Heba Bevan — UtterBerry
Heba Bevan spent time as a CPU engineer and processor engineer, and worked in the technical sales team at Arm between 2001 and 2008. In 2013 she founded London-based UtterBerry — which provides an AI wireless smart sensor systems for infrastructure monitoring and smart city development — and is the company’s CEO.
Jakub Lenski — Saber
Jakub Lenski was a software engineer at Arm between 2018 and 2022, according to his LinkedIn.
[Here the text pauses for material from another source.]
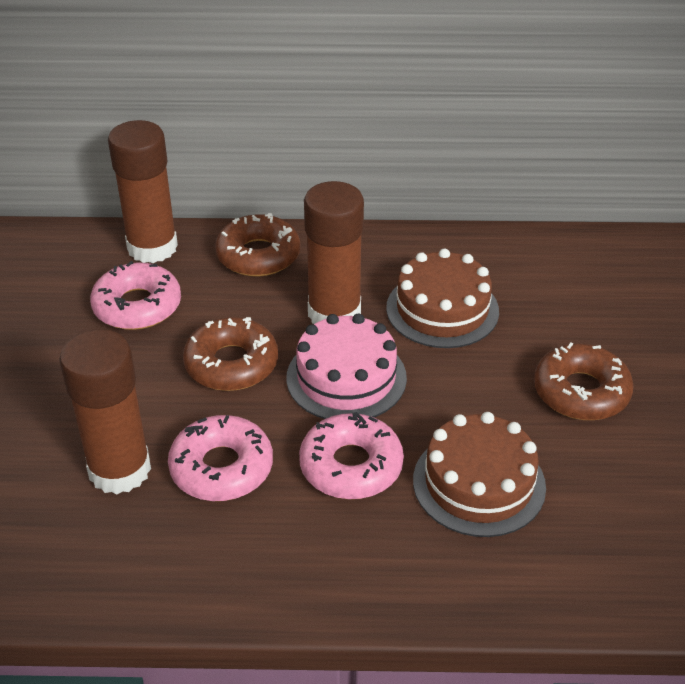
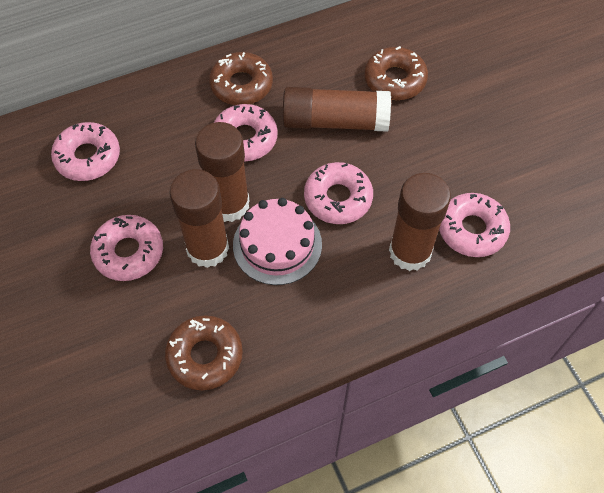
brown cake: [386,248,499,348] [413,412,546,537] = 2 -> none = 0
brown glue stick: [59,329,151,494] [108,120,178,263] [304,181,364,324] = 3 -> [169,169,229,268] [195,122,250,222] [283,87,391,132] [389,173,451,271] = 4
pink donut: [90,261,181,330] [168,415,273,501] [299,412,404,499] = 3 -> [51,122,120,181] [90,215,163,281] [214,104,278,162] [304,162,373,224] [439,193,510,257] = 5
He’s founded several companies since 2021: Afiliatree, a Chrome extension which allows consumers to plant trees for free while they shop online; Ecom Pilot, a product search engine which lets users source white-label products; and Saber, his most recent venture which he cofounded in 2024. Saber uses AI to help law firms automate document processing.
Deborah Murphy — Inclusio
Deborah Murphy was a senior global engineering manager for Arm between 2014 and 2018. She reported to the company’s director of engineering and her focus included ‘leading teams to deliver and support large scale IoT and mobile solutions for global customers’, according to her LinkedIn.
After leaving she founded Inclusio (where she’s the COO) in 2019. The company provides a software platform that lets businesses collect people data and do compliance reporting. It also lets them benchmark things like social sustainability against industry standards and report to regulators.
Espen Drivenes Øybø
Espen Drivenes Øybø spent nearly six years at Arm in Trondheim, Norway. He joined the company in 2012 as a marketing graduate and worked his way up across multiple roles to become a senior product manager by the time he left in 2018.
He then cofounded Embiso in 2019, a company which has created a PDF watermarking tool for businesses looking for better document security.
Virgile Javerliac — Neurxcore
Virgile Javerliac was a senior SRAM (static random access memory) design engineer at Arm for just over four years. Since leaving in 2013 he’s been a serial founder, according to his LinkedIn.
He cofounded a company called Evaderis in 2014, which offers memory design solutions for chips that can be used to lower the power consumption of devices. In 2019 he cofounded Smartnvy, a chip design company headquartered in Shenzhen, China.
His most recent venture is Neurxcore, a fabless semiconductor company and provider of neural processors (which mimic the processing function of the human brain). He founded the company, which is based in Grenoble, France, in 2023, and is its CEO.